Le contexte
Signé le 9 mai 2025, jour de la fête de l’Europe, par Macron et le Premier ministre polonais Donald Tusk, le traité de Nancy est le premier accord de ce type signé par la France avec un pays avec lequel elle ne partage pas de frontière. Il remplace un traité d’amitié plus ancien signé en 1991. Le choix de Nancy, ville où vécut Stanislas Leszczyński, roi de Pologne et duc de Lorraine, donne une profondeur historique au texte.
Ce qu’il promet
Un sommet bilatéral annuel présidé par les deux dirigeants, une coopération renforcée en matière de défense incluant une clause d’assistance mutuelle en cas d’agression armée, une coopération dans le nucléaire civil, des échanges universitaires et scientifiques, et la création d’une Journée de l’amitié franco-polonaise le 20 avril.
Ce qu’il a livré
Le bilan est encore à écrire mais le signal politique est déjà fort. La France élargit le cercle de ses traités d’amitié au-delà de ses voisins immédiats, dans un contexte de guerre en Ukraine. Le volet défense est le plus ambitieux jamais inclus dans un traité bilatéral français.

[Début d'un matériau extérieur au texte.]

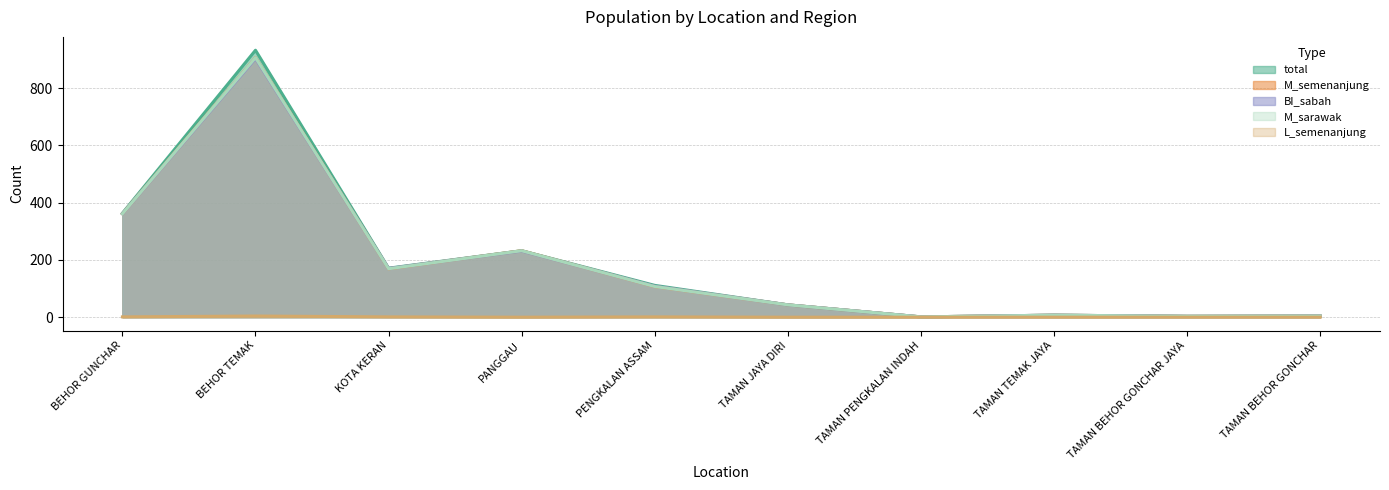

Reading left to right, list all the values displayed in this chart.

total: BEHOR GUNCHAR=363	BEHOR TEMAK=932	KOTA KERAN=171	PANGGAU=232	PENGKALAN ASSAM=111	TAMAN JAYA DIRI=43	TAMAN PENGKALAN INDAH=1	TAMAN TEMAK JAYA=7	TAMAN BEHOR GONCHAR JAYA=3	TAMAN BEHOR GONCHAR=4
M_semenanjung: BEHOR GUNCHAR=361	BEHOR TEMAK=906	KOTA KERAN=169	PANGGAU=232	PENGKALAN ASSAM=107	TAMAN JAYA DIRI=43	TAMAN PENGKALAN INDAH=1	TAMAN TEMAK JAYA=7	TAMAN BEHOR GONCHAR JAYA=3	TAMAN BEHOR GONCHAR=4
BI_sabah: BEHOR GUNCHAR=361	BEHOR TEMAK=903	KOTA KERAN=170	PANGGAU=231	PENGKALAN ASSAM=108	TAMAN JAYA DIRI=43	TAMAN PENGKALAN INDAH=1	TAMAN TEMAK JAYA=7	TAMAN BEHOR GONCHAR JAYA=3	TAMAN BEHOR GONCHAR=4
M_sarawak: BEHOR GUNCHAR=361	BEHOR TEMAK=906	KOTA KERAN=169	PANGGAU=232	PENGKALAN ASSAM=107	TAMAN JAYA DIRI=43	TAMAN PENGKALAN INDAH=1	TAMAN TEMAK JAYA=7	TAMAN BEHOR GONCHAR JAYA=3	TAMAN BEHOR GONCHAR=4
L_semenanjung: BEHOR GUNCHAR=1	BEHOR TEMAK=4	KOTA KERAN=1	PANGGAU=0	PENGKALAN ASSAM=1	TAMAN JAYA DIRI=0	TAMAN PENGKALAN INDAH=0	TAMAN TEMAK JAYA=0	TAMAN BEHOR GONCHAR JAYA=0	TAMAN BEHOR GONCHAR=0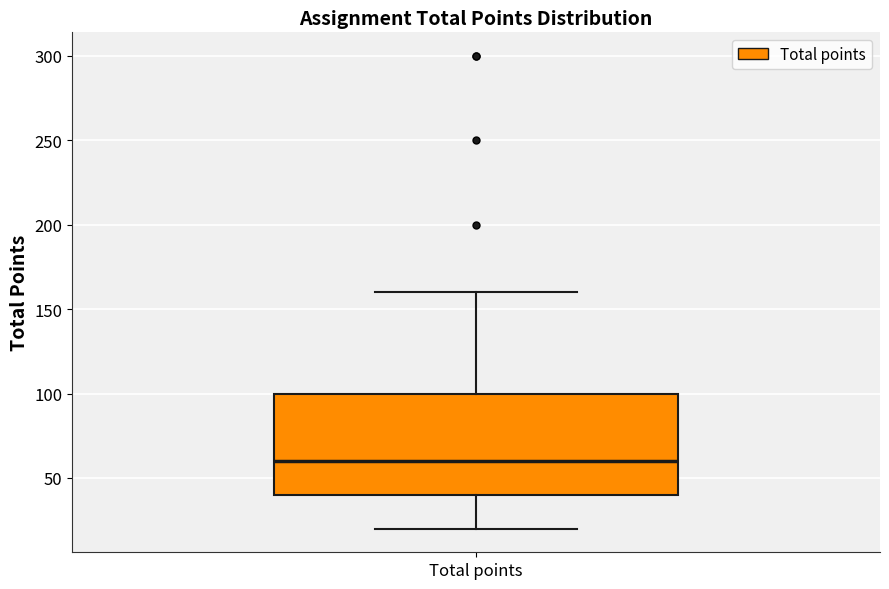

Read this box plot against the y-axis: the position of the median line, the range covered by the box, and the ends of both whiskers. The values are not printed on the chart, so give them approximately, as read against the axis.

median 60, box 40 to 100, whiskers 20 to 160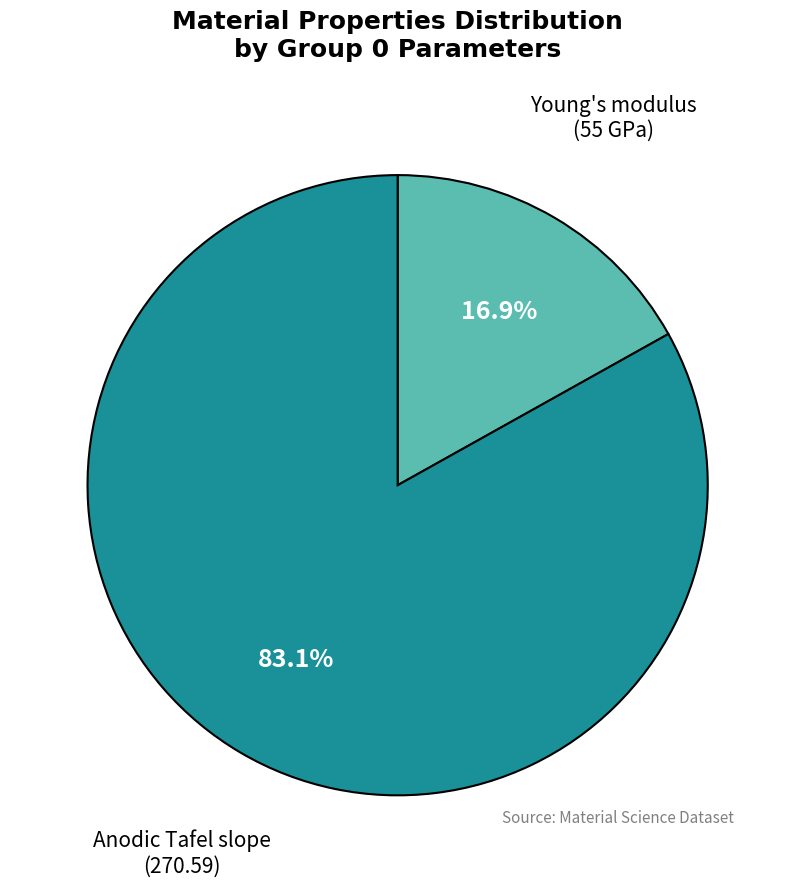

Is there any slice that represents more than half of the pie?

Yes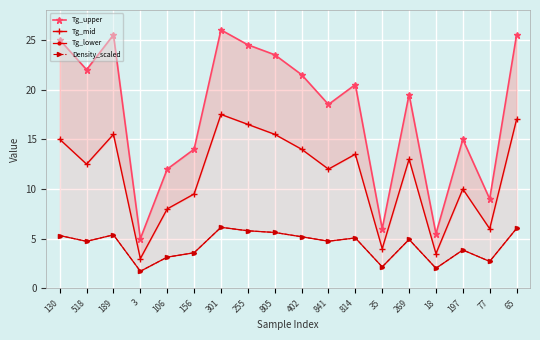

In Tg_upper, how many points are higher than both neighbors (excluding endpoints)?

5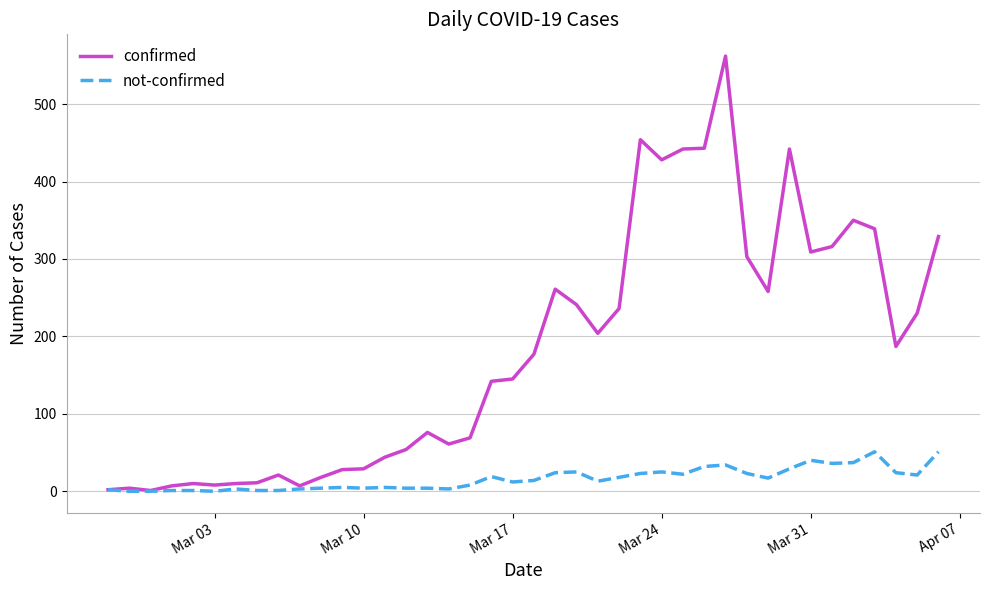

Which series has the largest range (max minus min)?

confirmed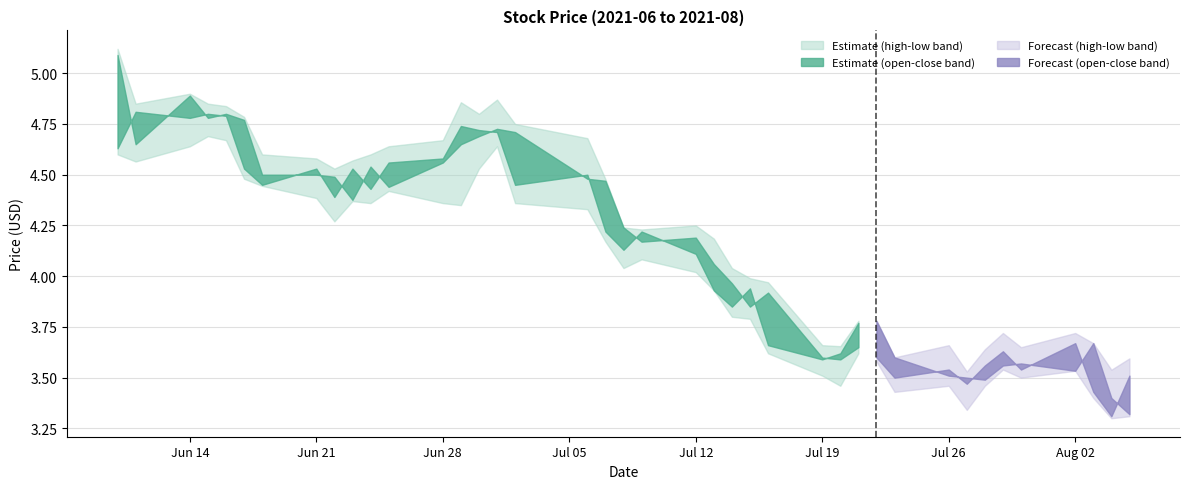

Is the value of high at 2021-06-25 greater than the value of low at 2021-06-24?

Yes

Ce qui pourrait intéresser le Maroc
Le traité de Nancy est le précédent qui légitime le traité marocain. Si la France peut signer un traité d’amitié avec un pays non frontalier au nom de la sécurité européenne, elle peut le faire avec le Maroc au nom de la sécurité méditerranéenne. Le volet défense du traité de Nancy préfigure ce que Florence Parly, ancienne ministre française des Armées et membre du comité des sages, prépare pour le volet défense du traité marocain. Et la Journée de l’amitié franco-polonaise pourrait inspirer un équivalent franco-marocain.